Бреве вздрогнул от удивления и испуганно осмотрел говорившего с головы до ног. Тот продолжал:
— Шенильдье или Шельмадье, как ты называешь себя! У тебя сожжено все правое плечо, потому что как-то раз ты прислонился плечом к жаровне с раскаленными углями, чтобы уничтожить три буквы: П. К. Р. Но они видны до сих пор. Отвечай: это правда?
— Правда, — ответил Шенильдье.
Он обратился к Кошпайю:
— Кошпай! На сгибе левой руки у тебя выжжена порохом синяя надпись. Это дата высадки императора в Канне, первое марта тысяча восемьсот пятнадцатого года. Засучи рукав.
Кошпай засучил рукав, все взгляды устремились на его обнаженную руку. Жандарм ближе поднес лампу; дата была видна.
Несчастный обернулся к публике и к судьям с улыбкой, которую все, видевшие ее, до сих пор не могут вспомнить без содрогания.
То была улыбка торжества, то была также улыбка отчаянья.
— Теперь вы видите, что я Жан Вальжан, — сказал он.

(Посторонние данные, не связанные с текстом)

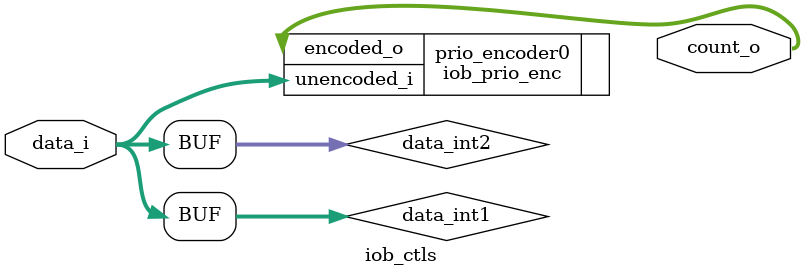
<source format=v>
/*****************************************************************************

  Description: IOB_CTLS Count Trailing/Leading Symbols

  Copyright (C) 2020 IObundle, Lda  All rights reserved

******************************************************************************/
`timescale 1ns / 1ps

module iob_ctls #(
   parameter W      = 21,
   parameter MODE   = 0,   //trailing (0), leading (1)
   parameter SYMBOL = 0    //search zeros (0), search ones (1)
) (
   input [ W-1:0]           data_i,
   output [$clog2(W+1)-1:0] count_o
);

   //invert if searching zeros or not
   wire [W-1:0] data_int1;
   generate
      if (SYMBOL == 0) begin : g_zeros
         assign data_int1 = data_i;
      end else begin : g_ones
         assign data_int1 = ~data_i;
      end
   endgenerate

   // reverse if leading symbols or not
   wire [W-1:0] data_int2;
   generate
      if (MODE == 1) begin : g_reverse
         iob_reverse #(W) reverse0 (
            .data_i(data_int1),
            .data_o(data_int2)
         );
      end else begin : g_noreverse
         assign data_int2 = data_int1;
      end
   endgenerate

   //count trailing zeros
   iob_prio_enc #(
      .W   (W),
      .MODE("LOW")
   ) prio_encoder0 (
      .unencoded_i(data_int2),
      .encoded_o  (count_o)
   );

endmodule

</source>
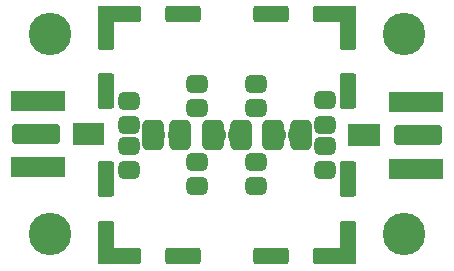
<source format=gbr>
%TF.GenerationSoftware,KiCad,Pcbnew,6.0.6*%
%TF.CreationDate,2022-08-30T17:07:56+02:00*%
%TF.ProjectId,rf_biscuit,72665f62-6973-4637-9569-742e6b696361,rev?*%
%TF.SameCoordinates,Original*%
%TF.FileFunction,Soldermask,Top*%
%TF.FilePolarity,Negative*%
%FSLAX46Y46*%
G04 Gerber Fmt 4.6, Leading zero omitted, Abs format (unit mm)*
G04 Created by KiCad (PCBNEW 6.0.6) date 2022-08-30 17:07:56*
%MOMM*%
%LPD*%
G01*
G04 APERTURE LIST*
G04 Aperture macros list*
%AMRoundRect*
0 Rectangle with rounded corners*
0 $1 Rounding radius*
0 $2 $3 $4 $5 $6 $7 $8 $9 X,Y pos of 4 corners*
0 Add a 4 corners polygon primitive as box body*
4,1,4,$2,$3,$4,$5,$6,$7,$8,$9,$2,$3,0*
0 Add four circle primitives for the rounded corners*
1,1,$1+$1,$2,$3*
1,1,$1+$1,$4,$5*
1,1,$1+$1,$6,$7*
1,1,$1+$1,$8,$9*
0 Add four rect primitives between the rounded corners*
20,1,$1+$1,$2,$3,$4,$5,0*
20,1,$1+$1,$4,$5,$6,$7,0*
20,1,$1+$1,$6,$7,$8,$9,0*
20,1,$1+$1,$8,$9,$2,$3,0*%
G04 Aperture macros list end*
%ADD10RoundRect,0.200000X1.800000X-0.635000X1.800000X0.635000X-1.800000X0.635000X-1.800000X-0.635000X0*%
%ADD11RoundRect,0.200000X2.100000X-0.675000X2.100000X0.675000X-2.100000X0.675000X-2.100000X-0.675000X0*%
%ADD12RoundRect,0.450000X0.450000X-0.325000X0.450000X0.325000X-0.450000X0.325000X-0.450000X-0.325000X0*%
%ADD13RoundRect,0.450001X0.462499X0.849999X-0.462499X0.849999X-0.462499X-0.849999X0.462499X-0.849999X0*%
%ADD14RoundRect,0.418750X0.218750X0.256250X-0.218750X0.256250X-0.218750X-0.256250X0.218750X-0.256250X0*%
%ADD15RoundRect,0.200000X-1.800000X0.635000X-1.800000X-0.635000X1.800000X-0.635000X1.800000X0.635000X0*%
%ADD16RoundRect,0.200000X-2.100000X0.675000X-2.100000X-0.675000X2.100000X-0.675000X2.100000X0.675000X0*%
%ADD17RoundRect,0.450000X-0.450000X0.325000X-0.450000X-0.325000X0.450000X-0.325000X0.450000X0.325000X0*%
%ADD18RoundRect,0.200000X-0.500000X-0.750000X0.500000X-0.750000X0.500000X0.750000X-0.500000X0.750000X0*%
%ADD19C,3.600000*%
%ADD20RoundRect,0.200000X-0.500000X-1.300000X0.500000X-1.300000X0.500000X1.300000X-0.500000X1.300000X0*%
%ADD21RoundRect,0.200000X-0.500000X-0.500000X0.500000X-0.500000X0.500000X0.500000X-0.500000X0.500000X0*%
%ADD22RoundRect,0.200000X-0.500000X-1.150000X0.500000X-1.150000X0.500000X1.150000X-0.500000X1.150000X0*%
%ADD23RoundRect,0.200000X-1.300000X-0.500000X1.300000X-0.500000X1.300000X0.500000X-1.300000X0.500000X0*%
%ADD24RoundRect,0.200000X-1.150000X-0.500000X1.150000X-0.500000X1.150000X0.500000X-1.150000X0.500000X0*%
G04 APERTURE END LIST*
D10*
%TO.C,P2*%
X62200000Y-92100000D03*
D11*
X62000000Y-94925000D03*
X62000000Y-89275000D03*
%TD*%
D12*
%TO.C,R1*%
X37700000Y-91225000D03*
X37700000Y-89175000D03*
%TD*%
%TO.C,R2*%
X37700000Y-95025000D03*
X37700000Y-92975000D03*
%TD*%
D13*
%TO.C,R3*%
X42062500Y-92100000D03*
D14*
X41687500Y-92075000D03*
X40112500Y-92075000D03*
D13*
X39737500Y-92100000D03*
%TD*%
D12*
%TO.C,R4*%
X43500000Y-89825000D03*
X43500000Y-87775000D03*
%TD*%
%TO.C,R5*%
X43500000Y-96425000D03*
X43500000Y-94375000D03*
%TD*%
D14*
%TO.C,R6*%
X46787500Y-92075000D03*
D13*
X47162500Y-92100000D03*
X44837500Y-92100000D03*
D14*
X45212500Y-92075000D03*
%TD*%
D12*
%TO.C,R7*%
X48500000Y-89825000D03*
X48500000Y-87775000D03*
%TD*%
%TO.C,R8*%
X48500000Y-96425000D03*
X48500000Y-94375000D03*
%TD*%
D13*
%TO.C,R9*%
X52262500Y-92100000D03*
D14*
X51887500Y-92075000D03*
X50312500Y-92075000D03*
D13*
X49937500Y-92100000D03*
%TD*%
D15*
%TO.C,P1*%
X29800000Y-92000000D03*
D16*
X30000000Y-89175000D03*
X30000000Y-94825000D03*
%TD*%
D17*
%TO.C,R10*%
X54300000Y-92975000D03*
X54300000Y-95025000D03*
%TD*%
%TO.C,R11*%
X54300000Y-89150000D03*
X54300000Y-91200000D03*
%TD*%
D18*
%TO.C,JP1*%
X33650000Y-92000000D03*
X34950000Y-92000000D03*
%TD*%
D19*
%TO.C,H4*%
X31000000Y-83500000D03*
%TD*%
%TO.C,H3*%
X31000000Y-100500000D03*
%TD*%
%TO.C,H2*%
X61000000Y-83500000D03*
%TD*%
D18*
%TO.C,JP2*%
X56950000Y-92100000D03*
X58250000Y-92100000D03*
%TD*%
D20*
%TO.C,J1*%
X35750000Y-95850000D03*
D21*
X56250000Y-102350000D03*
X35750000Y-81850000D03*
D22*
X35750000Y-100700000D03*
X56250000Y-100700000D03*
D23*
X42250000Y-102350000D03*
D21*
X35750000Y-102350000D03*
D24*
X37400000Y-81850000D03*
D22*
X35750000Y-83500000D03*
D24*
X54600000Y-81850000D03*
D22*
X56250000Y-83500000D03*
D23*
X42250000Y-81850000D03*
D20*
X56250000Y-95850000D03*
X56250000Y-88350000D03*
D23*
X49750000Y-102350000D03*
D24*
X54600000Y-102350000D03*
D21*
X56250000Y-81850000D03*
D20*
X35750000Y-88350000D03*
D23*
X49750000Y-81850000D03*
D24*
X37400000Y-102350000D03*
%TD*%
D19*
%TO.C,H1*%
X61000000Y-100500000D03*
%TD*%
M02*

</source>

В этой зале не было больше ни судей, ни обвинителей, ни жандармов; здесь были только напряженные взгляды и растроганные сердца. Ни один человек не помнил о той роли, которую ему надлежало играть; товарищ прокурора забыл, что он здесь для того, чтобы обвинять, председатель — что он здесь для того, чтобы председательствовать, защитник — что он здесь для того, чтобы защищать. Поразительная вещь: ни один вопрос не был задан, ни один из представителей власти не вмешался. Особенность возвышенных зрелищ состоит в том, что они захватывают все души и всех свидетелей превращают в зрителей. Никто, быть может, не отдавал себе отчета в своих чувствах; никто, конечно, не понимал, что перед ним сияет свет великой души; но все чувствовали себя внутренне ослепленными.